The fact that the Earth has passed an arbitrary point in its orbit around the Sun hasn't escaped me, so please enjoy what I call the "Festival of Links" - a January 2nd tradition (starting now) - sharing the best science bits of 2014!
It's not 2015 without a reference to Back To The Future II and the hoverboards we all salivated over. Company Hendo Hover have a genuine prototype of a hoverboard and a hover engine - sadly it's limited to hovering over certain materials.
Darek Fidyka was once paralysed but walks again after nerve cells taken from his nose were injected into his spine. The implanted nerve cells helped reconnect the damaged nerves in his spine and he can now walk with the aid of a frame, and even drive again.
The Electricity-Eating Bacteria
Drawn like moths to a flame, these bacteria come out of the rocks, the soil, and the mud to feed on sources of electricity. Experiments where electrons were dispersed into the ground drew two prominent species, Geobacter and Shewanella, and several more out of hiding in response to the electric signal. These organisms feed off the electrons, shirking the need for sugars and other commonly used energy-providing molecules. More on New Scientist.
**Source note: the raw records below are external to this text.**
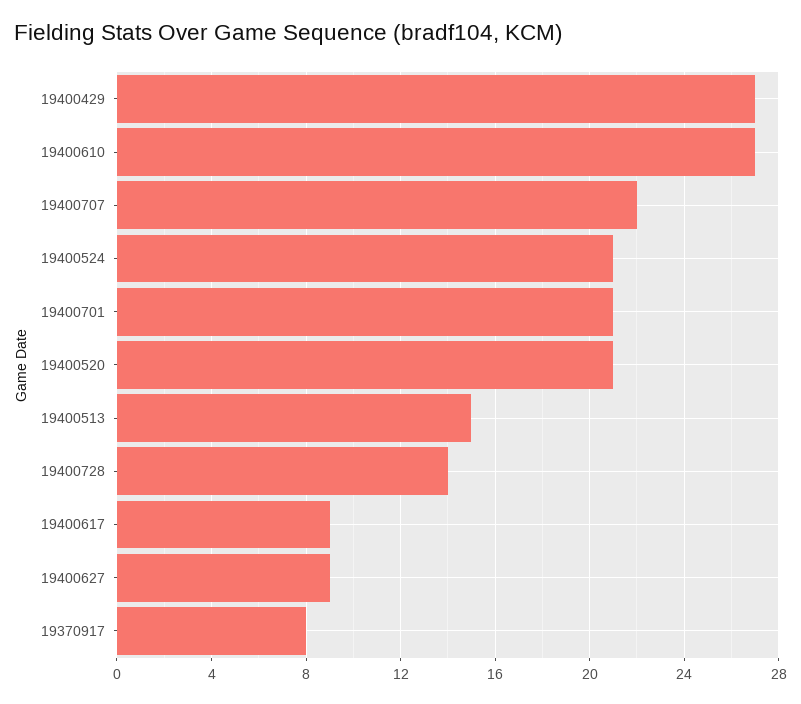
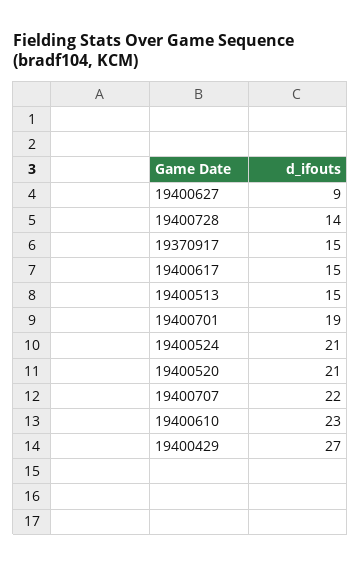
19400610: 27 -> 23
19400701: 21 -> 19
19400617: 9 -> 15
19370917: 8 -> 15

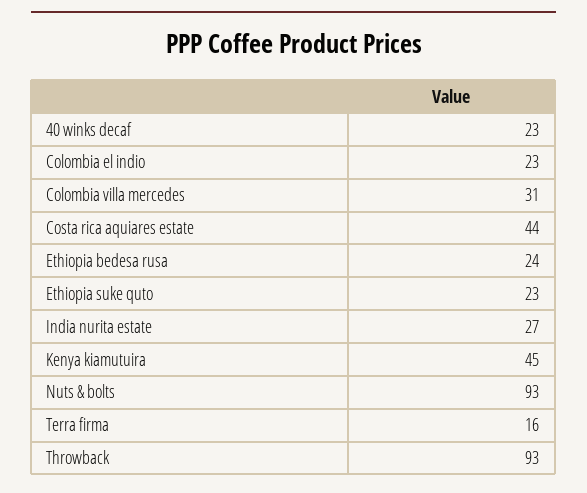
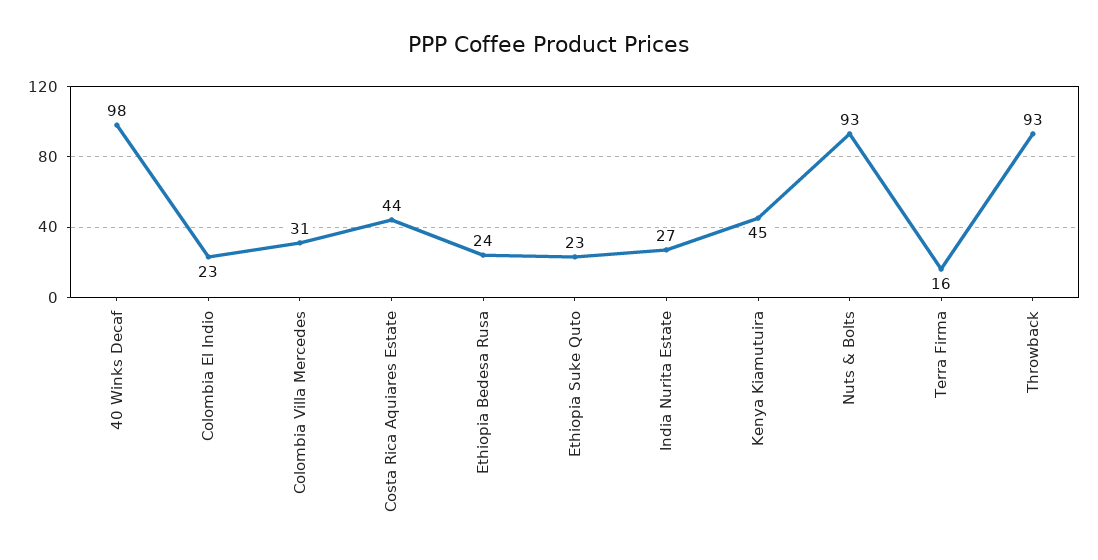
40 winks decaf: 23 -> 98

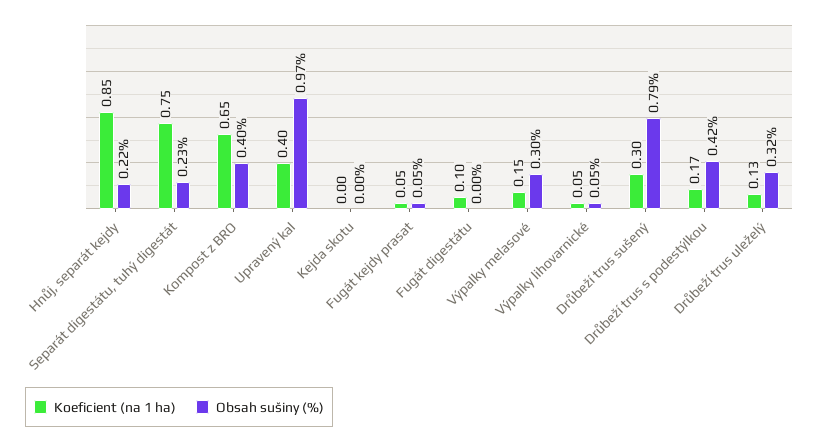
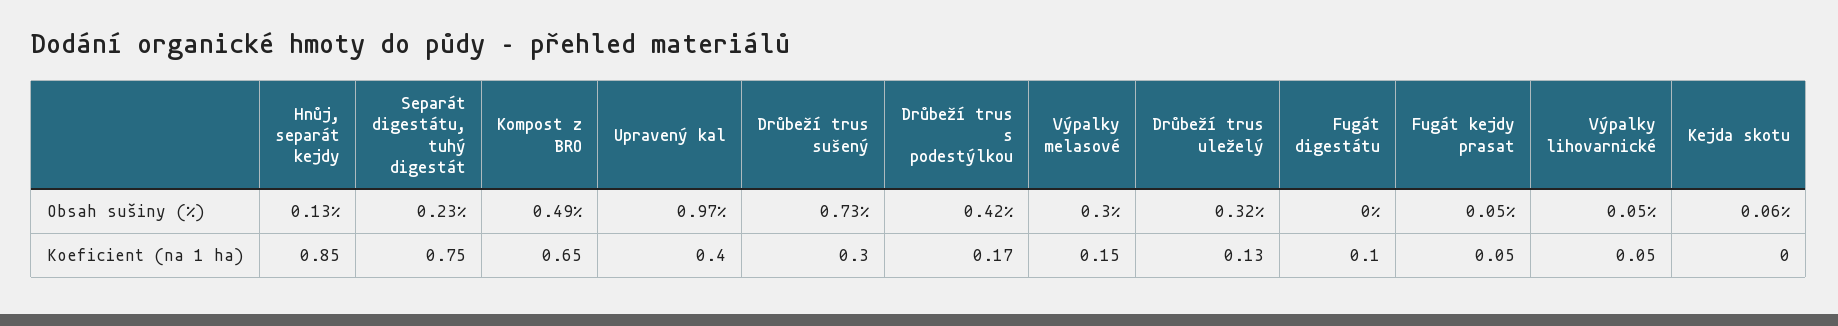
Obsah sušiny (%), Hnůj, separát kejdy: 0.22 -> 0.13
Obsah sušiny (%), Kompost z BRO: 0.4 -> 0.49
Obsah sušiny (%), Kejda skotu: 0 -> 0.06
Obsah sušiny (%), Drůbeží trus sušený: 0.79 -> 0.73

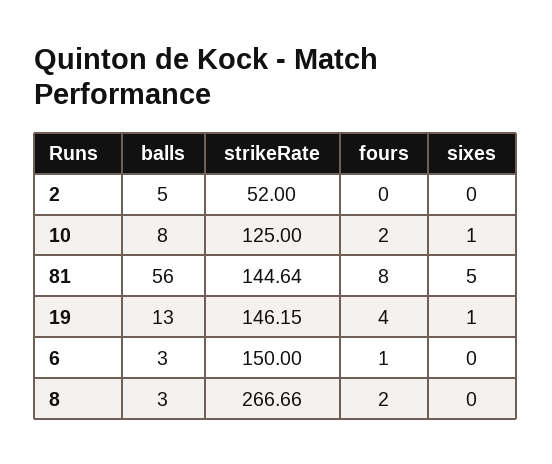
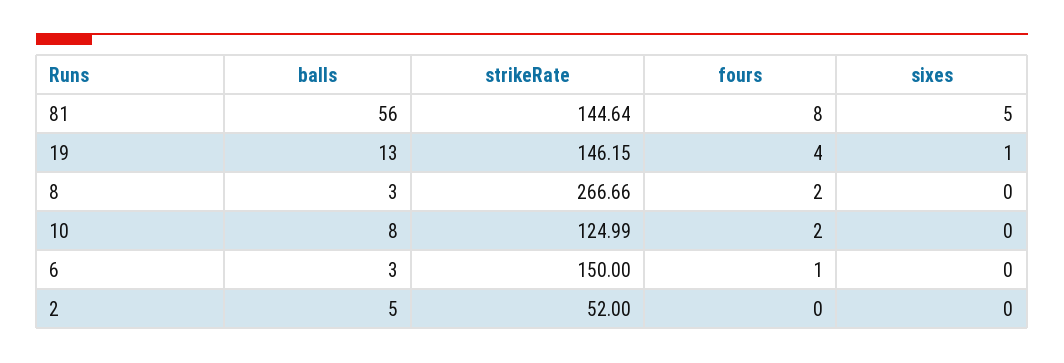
strikeRate, 10: 125 -> 124.99
sixes, 10: 1 -> 0

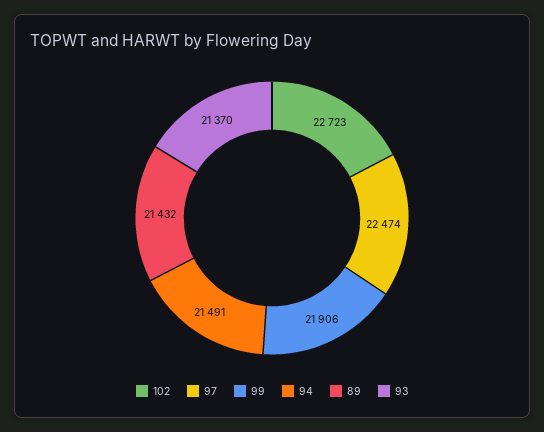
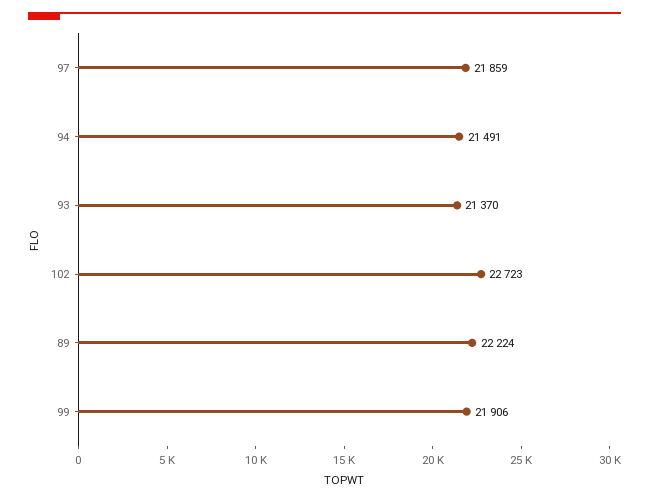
97: 22474 -> 21859
89: 21432 -> 22224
First Ever (And Second And Third) Comet Landing
The European Space Agency's Rosetta mission to study comet 67P faced a momentous mishap when comet lander Philae attempted to touch down on the surface. The lander's anchoring harpoons failed and Philae bounced, only to come down again, bounce again, and finally rest in a crevice on the surface of the comet. Its new home was unfortunately shaded and with its last gasps of solar battery power, Philae managed to perform some experiments.
What may be the only positive to come from the devastating Ebola outbreak in west Africa is that several Ebola vaccine programmes were accelerated, resulting in the testing, manufacturing and soon-to-be distribution of the successful vaccine in affected areas in 2015. More on BBC.
There were so many terrific stories and discoveries last year - the human species is wiser for them. On to 2015 now: may we learn from our mistakes and have the foresight to bring peace, knowledge, health and education to all in the future. Happy New Year.